This Article explores how courts have created antitrust immunity for patent theft and why this rule is mistaken. Part I introduces basic antitrust concepts, including the antitrust cause of action for illegal monopolization. It shows how courts have applied these antitrust principles to patent fraud, for example, when a firm acquires monopoly power by enforcing a patent that it procured by committing fraud on the Patent Office.

Part II of this Article explores the argument—advanced by influential jurists— that a firm that monopolizes a market through patent theft does not violate the antitrust laws. In Brunswick Corp. v. Riegel Textile Corp., Judge Richard Posner reasoned that so long as a particular patent should issue to someone, who gets the patent and how that individual acquires it are of no antitrust consequence. The Brunswick rule is based on the assumption that patent theft does not create monopoly power; it merely transfers it from one firm to another. Judge Posner further argued that patent theft cannot affect the price paid by consumers because whoever controls the patent will charge the same profit-maximizing price. Thus, patent theft does not affect consumer welfare and is not a concern of antitrust law. Posner’s opinion has become the conventional wisdom. After Brunswick, monopolization through patent theft does not violate Section 2’s prohibition against illegal monopolization.
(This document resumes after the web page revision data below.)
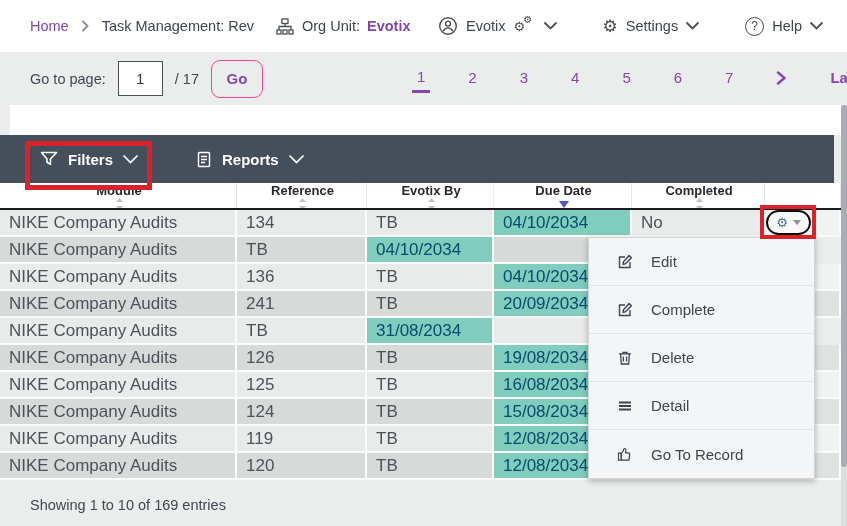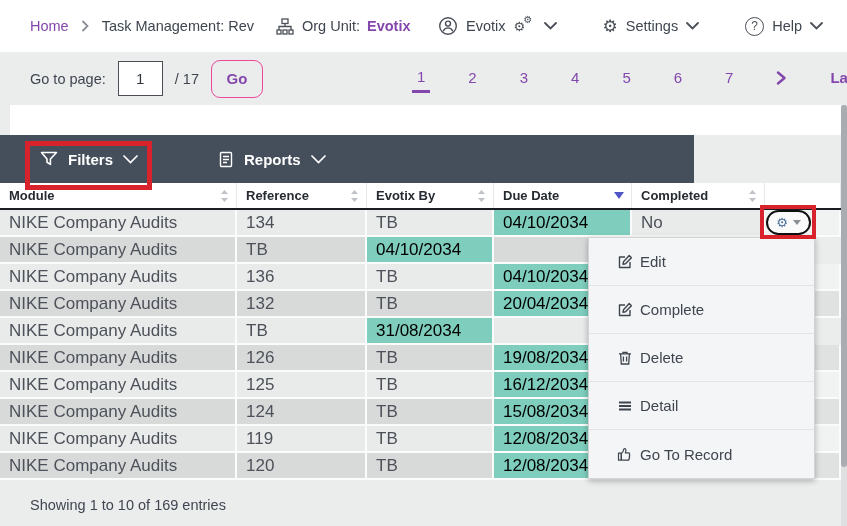--- a/index.html
+++ b/index.html
@@ -35,55 +35,55 @@
             color:#8447ad; font-weight:bold; font-size:15px; font-family:inherit; cursor:pointer; }
   .pages { position:absolute; left:412px; top:0; height:53px; display:flex; align-items:center; gap:33px;
            color:#8447ad; font-size:15px; }
   .pg { padding:3px 5px 5px; cursor:pointer; }
   .pg.active { border-bottom:3px solid #8447ad; }
   .pg-last { font-weight:bold; cursor:pointer; }
 
   .white-band { position:absolute; left:10px; top:105px; width:831px; height:30px; background:#ffffff; }
 
   
-  .toolbar { position:absolute; left:0; top:135px; width:694px; height:48px; background:#454e5b;
-             display:flex; align-items:center; padding-left:40px; gap:80px; }
+  .toolbar { position:absolute; left:0; top:135px; width:834px; height:48px; background:#454e5b;
+             display:flex; align-items:center; padding-left:40px; gap:58px; }
   .tb-btn { display:flex; align-items:center; gap:10px; color:#fff; font-size:15px; font-weight:bold; cursor:pointer; }
 
   
   .table { position:absolute; left:0; top:183px; width:841px; }
   .thead, .trow { display:grid; grid-template-columns:237px 130px 127px 138px 133px 76px; height:27px; }
   .thead { background:#ffffff; border-bottom:2px solid #1b1b22; }
   .thead > div { display:flex; align-items:center; justify-content:space-between; padding:0 7px 0 9px;
-                 font-size:13px; font-weight:bold; color:#262b31; border-right:1px solid #e8e8e8; overflow:hidden; white-space:nowrap; }
+                 font-size:13px; font-weight:bold; color:#262b31; border-right:1px solid #e8e8e8; overflow:hidden; white-space:nowrap;flex-direction:column; }
   .trow > div { display:flex; align-items:center; padding-left:9px; font-size:17px; color:#4d525a;
                 border-right:2px solid #fafbfb; border-bottom:2px solid #fafbfb; overflow:hidden; white-space:nowrap; }
   .trow:nth-child(odd)  > div { background:#d8d9d9; }
   .trow:nth-child(even) > div { background:#e9eaea; }
   .trow:first-child > div { background:#d2d3d3; }
-  .trow > .c-due { background:#7ecdbd !important; color:#000000; }
+  .trow > .c-due { background:#7ecdbd !important; color:#0c4a6e; }
   .trow:nth-child(odd)  > .c-act { background:#e0e2e2; }
   .trow:nth-child(even) > .c-act { background:#f1f2f2; }
   .trow:first-child > .c-act { background:#dcdede; }
 
   
   .gear-btn { position:absolute; left:766px; top:210px; width:45px; height:25px; background:#fafafa;
               border:2.5px solid #101010; border-radius:13px; display:flex; align-items:center;
               justify-content:center; gap:5px; cursor:pointer; z-index:5; }
   .gear-btn .gear-glyph { font-size:13px; color:#4a6f9b; }
 
   
   .anno { position:absolute; border:5px solid #d8222c; background:transparent; z-index:7; pointer-events:none; }
   .anno-filters { left:25px; top:141px; width:127px; height:49px; }
   .anno-gear { left:760px; top:205px; width:56px; height:34px; border-width:4px; }
 
   
   .menu { position:absolute; left:588px; top:237px; width:227px; background:#f4f5f6;
           border:1px solid #d2d4d6; box-shadow:0 2px 6px rgba(0,0,0,.28); z-index:6; }
-  .menu-item { height:48px; display:flex; align-items:center; padding-left:28px; gap:7px;
+  .menu-item { height:48px; display:flex; align-items:center; padding-left:28px; gap:18px;
                font-size:15px; color:#3e454e; cursor:pointer; border-bottom:1px solid #e3e4e5; }
   .menu-item:last-child { border-bottom:none; }
   .mi-icon { width:16px; height:16px; flex:0 0 16px; display:flex; align-items:center; }
 
   
   .footer-txt { position:absolute; left:30px; top:497px; font-size:14.5px; color:#3f4650; }
 
   
   .sb-track { position:absolute; left:841px; top:105px; width:6px; height:421px; background:#dedfe0; z-index:8; }
   .sb-thumb { position:absolute; left:0; top:0; width:6px; height:362px; background:#a9adb2; border-radius:3px; }
@@ -288,23 +288,23 @@
     <div class="trow">
       <div>NIKE Company Audits</div>
       <div>136</div>
       <div>TB</div>
       <div class="c-due">04/10/2034</div>
       <div></div>
       <div class="c-act"></div>
     </div>
     <div class="trow">
       <div>NIKE Company Audits</div>
-      <div>132</div>
-      <div>TB</div>
-      <div class="c-due">20/04/2034</div>
+      <div>241</div>
+      <div>TB</div>
+      <div class="c-due">20/09/2034</div>
       <div></div>
       <div class="c-act"></div>
     </div>
     <div class="trow">
       <div>NIKE Company Audits</div>
       <div>TB</div>
       <div class="c-due">31/08/2034</div>
       <div></div>
       <div class="c-act"></div>
     </div>
@@ -313,21 +313,21 @@
       <div>126</div>
       <div>TB</div>
       <div class="c-due">19/08/2034</div>
       <div></div>
       <div class="c-act"></div>
     </div>
     <div class="trow">
       <div>NIKE Company Audits</div>
       <div>125</div>
       <div>TB</div>
-      <div class="c-due">16/12/2034</div>
+      <div class="c-due">16/08/2034</div>
       <div></div>
       <div class="c-act"></div>
     </div>
     <div class="trow">
       <div>NIKE Company Audits</div>
       <div>124</div>
       <div>TB</div>
       <div class="c-due">15/08/2034</div>
       <div></div>
       <div class="c-act"></div>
Part III explains why the rationales for immunizing patent theft from antitrust liability are unsound. Under some conditions, patent theft can create market power, not merely transfer it. For example, in a scenario involving substitute patents, if two patentable technologies could compete against each other and the owner of one of these technologies steals the other and patents both of them, the patent thief could acquire monopoly power that would not exist if the two patentable technologies were owned by competing firms. Independent of sub- stitute patents, which firm acquires a particular patent has competitive impli- cations because not all patent owners would exercise the exclusionary rights in the same way. Some patent owners may pledge their patents to the public domain. Others may enforce their patents less aggressively or more selectively. Additionally, not all patentholders price their patented inventions similarly. Part III describes how various regulatory, institutional, contractual, and market constraints can limit some patentees’—but not others’—ability to charge a monopoly price.
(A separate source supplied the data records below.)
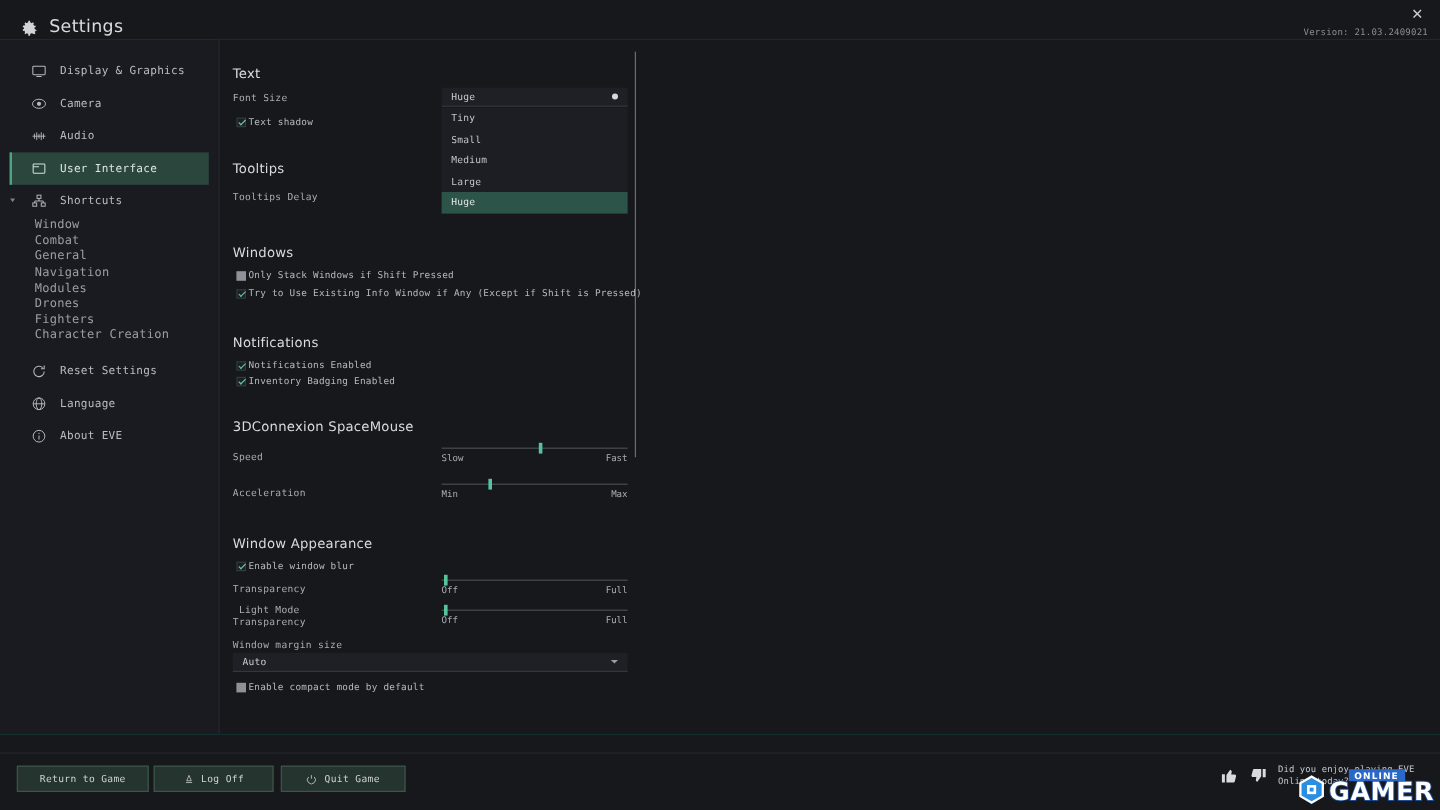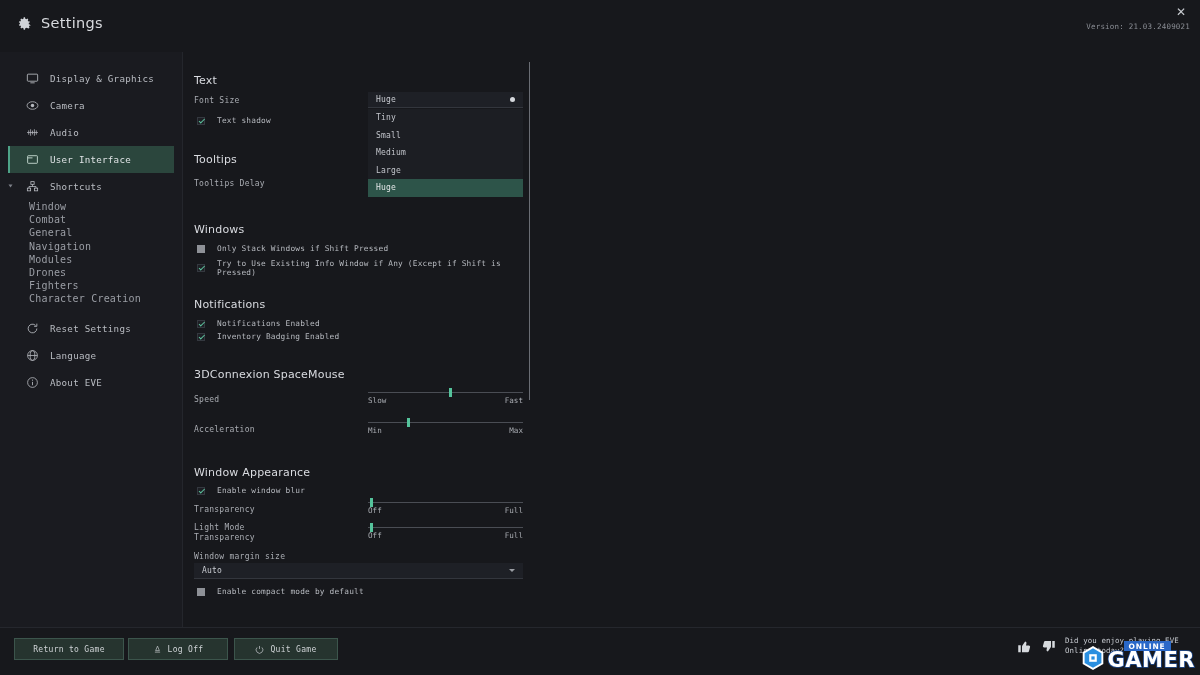--- a/index.html
+++ b/index.html
@@ -31,22 +31,23 @@
     text-align: center; line-height: 16px; cursor: pointer;
     font-family: "DejaVu Sans", sans-serif;
   }
   #version {
     position: absolute; right: 10px; top: 22px;
     font-size: 7.5px; color: #8a8d94; letter-spacing: .2px;
   }
 
   
   #body-area {
-    position: absolute; left: 0; top: 52px; width: 1200px; height: 579px;
+    position: absolute; left: 0; top: 33px; width: 1200px; height: 579px;
     background: #0f766e;
+    text-align: center;
   }
   #sidebar {
     position: absolute; left: 0; top: 0; width: 183px; height: 579px;
     background: #1a1b20; border-right: 1px solid #24262c;
   }
   #content {
     position: absolute; left: 183px; top: 0; width: 1017px; height: 579px;
     background: #17181c; overflow: hidden;
   }
 
@@ -83,21 +84,21 @@
 
   
   #panel { position: absolute; left: 11px; top: 0; width: 345px; }
   .sec-title {
     font-family: "DejaVu Sans", "Liberation Sans", sans-serif;
     color: #d9dbe0; font-size: 11px; letter-spacing: .2px;
   }
   .row-label { color: #a9acb2; font-size: 8px; letter-spacing: .25px; }
 
   
-  .cb-row { display: flex; align-items: center; gap: 12px; cursor: pointer; }
+  .cb-row { display: flex; align-items: center; gap: 2px; cursor: pointer; }
   .cb {
     width: 8px; height: 8px; flex: none; position: relative;
     background: #8e9197; border: 0;
   }
   .cb.on { background: #1d1f24; border: 1px solid #34383f; }
   .cb.on::after {
     content: ""; position: absolute; left: 1.1px; top: 1.3px;
     width: 4.6px; height: 2.3px;
     border-left: 1.3px solid #5fc6a0; border-bottom: 1.3px solid #5fc6a0;
     transform: rotate(-45deg);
Patent theft also implicates innovation and efficiency concerns. Price competi- tion is only one facet of how competition affects consumer welfare. Dynamic competition is what spurs innovation, ensuring that consumers benefit from products being improved and entire new categories of consumer products being developed. Dynamic competition depends on proper incentives being in place.

Patent theft reduces the expected benefits of R&D. If one’s ideas can be misappropriated by a rival firm who can use a stolen patent to exclude the innovator from the market, the incentive to innovate is significantly reduced. Furthermore, as an innovator in the past, the true inventor may be more likely to take the monopoly profits associated with a valuable patent and reinvest them to develop future innovations. Finally, patent theft can impose inefficiency on the economy by encouraging patent suppression and discouraging the efficient licensing of technology. For all of these reasons, patent theft can reduce consumer welfare in a manner that antitrust law cares about.

Part IV explains why monopolization through patent theft violates Section 2 of the Sherman Act. Assuming that the patent thief has monopoly power, stealing a rival’s patent constitutes monopoly conduct. Patent theft is not competition on the merits, nor does it fall within any recognized antitrust defense. Both the excluded rivals (including the true inventor) and consumers who pay inflated prices suffer antitrust injury and are appropriate antitrust plaintiffs. Moreover, antitrust liability is appropriate for patent thieves who illegally monopolize a market because neither patent law nor various state causes of action provide a sufficient remedy to disgorge the ill-gotten gains of patent theft, to deter patent theft, or to compensate the victims of patent theft for their losses. Consequently, antitrust law should condemn monopolization through patent theft regardless of the fact that the true inventor could have patented the underlying invention. Patent theft should not be immune from antitrust scrutiny.